A intenção de perdoar a dívida era antiga. Havia sido anunciada por Fernando Henrique Cardoso, em Julho de 2000. Mas o processo só andou durante o Governo de Lula e no mesmo período em que a Vale disputava o direito de explorar as minas de carvão.
Lula + Chissano + BNDES igual a minas de Moatize
A embaixadora Leda Camargo enumera as acções do Estado brasileiro que teriam fortalecido a Vale no processo de licitação. “Parece-me ter ajudado no desfecho dessa concorrência […] a visita a Maputo do presidente do Banco Nacional de Desenvolvimento do Brasil (BNDES)”, escreveu a diplomata.

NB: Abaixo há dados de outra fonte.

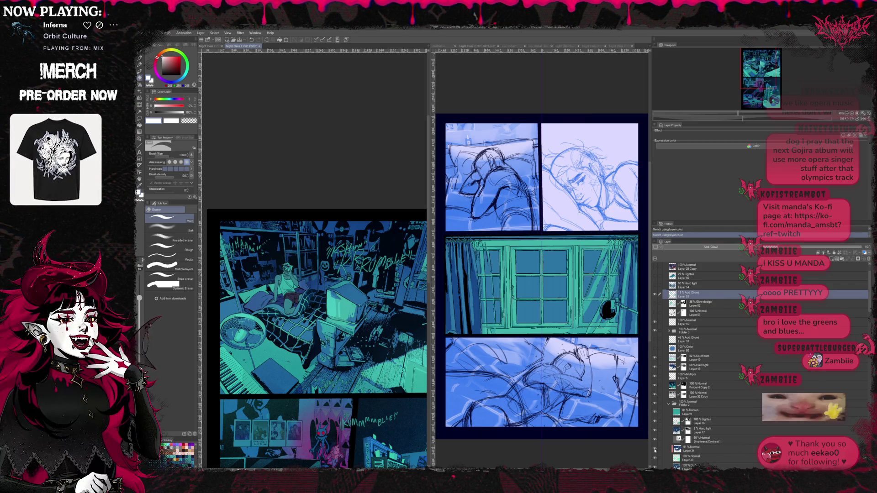
pyautogui.click(655, 450)
pyautogui.click(654, 450)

Em meados de 2004, o então presidente do BNDES, Carlos Lessa, veio a Moçambique na companhia do presidente da Vale, Roger Agnelli. A jornalista Amanda Rossi escreve que “cerca de um mês depois, Lula recebeu em Brasília o chefe de Estado moçambicano, Joaquim Chissano, e indicou que o BNDES poderia participar do projecto de Moatize”.
“Outro factor que contribuiu (para a vitória da Vale), com toda a certeza, para a boa vontade (que nitidamente se percebia crescente) do lado das autoridades moçambicanas, foi a assinatura do perdão da dívida pelo Brasil. Coube à Comissão Interministerial, sob a chefia da então Primeira-Ministra Luísa Diogo, que gerira por aquela assinatura, aprovar o parecer dos técnicos locais e internacionais a favor da Vale”, escreveu a embaixadora Leda Camargo.

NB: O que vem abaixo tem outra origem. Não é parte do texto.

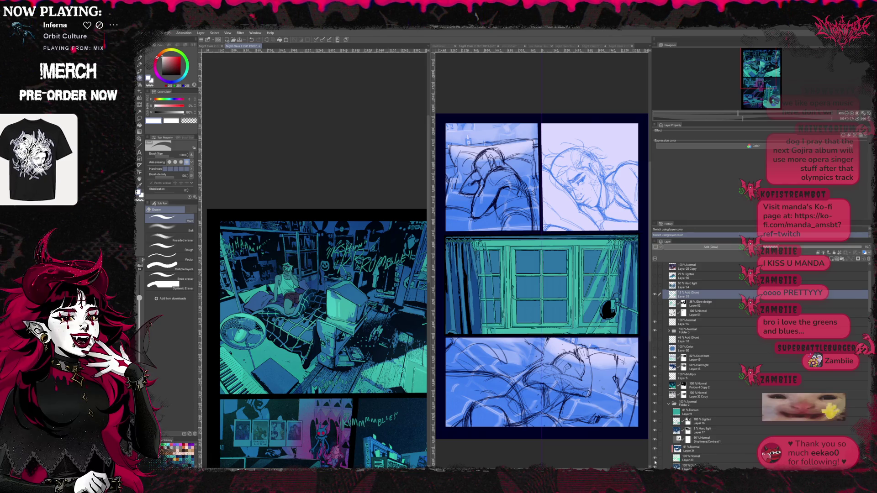
pyautogui.click(655, 450)
pyautogui.click(654, 450)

O livro “Moçambique, o Brasil é aqui” dá conta de que o perdão da dívida de 315 milhões de dólares norte-americanos foi “o maior cancelamento de débitos concedido pelo Brasil”.

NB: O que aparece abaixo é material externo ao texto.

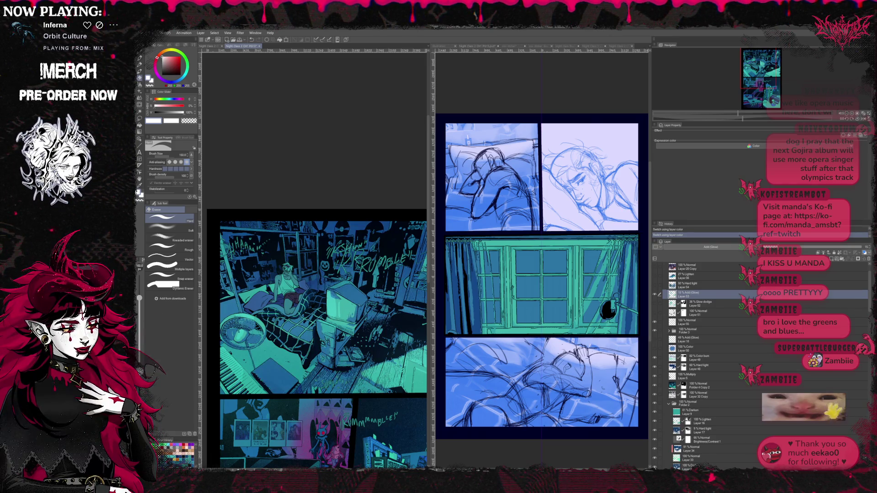
pyautogui.scroll(-3, 690, 429)
pyautogui.scroll(2, 690, 429)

Em entrevista a constar no livro “Moçambique, o Brasil é aqui”, Lula justificou-se dizendo que o Brasil tinha “interesse estratégico” na vitória da Vale: “A Vale é uma empresa brasileira. Era muito mais interessante que ela estivesse na mina de Moatize do que os chineses. (…) O minério é uma coisa estratégica para qualquer país do mundo. E sobretudo quando se trata de carvão, que o Brasil não tem”.
Leda e as autoridades ligadas às relações exteriores disseram à autora do livro que não poderiam comentar o teor de mensagens “secretas”. A Vale afirmou, em comunicado, não ter “nenhuma relação com o tema”.
Roger Agnelli, então presidente da Vale, foi um dos oradores convidados para o jantar de despedida de Leda de Moçambique, no final de 2007.
“O perdão e as obras”
O perdão da dívida moçambicana também abriu a possibilidade para que o BNDES pudesse financiar obras de empreiteiras brasileiras naquele país. “A Vale foi a âncora do Brasil em Moçambique. Depois dela, as primeiras multinacionais brasileiras a desembarcarem no país africano foram grandes construtoras”, anota a jornalista Amanda Rossi no capítulo “O perdão e as obras”.
Para viabilizar as infra-estruturas de escoamento do minério extraído pela Vale, as empreiteiras Odebrecht e Andrade Gutierrez obtiveram empréstimos de bancos oficiais brasileiros.
A primeira obra construída com esses financiamentos foi o Aeroporto Internacional de Nacala, na província de Nampula, construído pela Odebrecht com um financiamento de 125 milhões de dólares norte-americanos do Banco Nacional de Desenvolvimento do Brasil.
Em seguida, a empreiteira Andrade Gutierrez obteve do mesmo banco outros 466 milhões de dólares norte-americanos para a construção da barragem de Moamba-Major na província de Maputo, iniciada no ano passado.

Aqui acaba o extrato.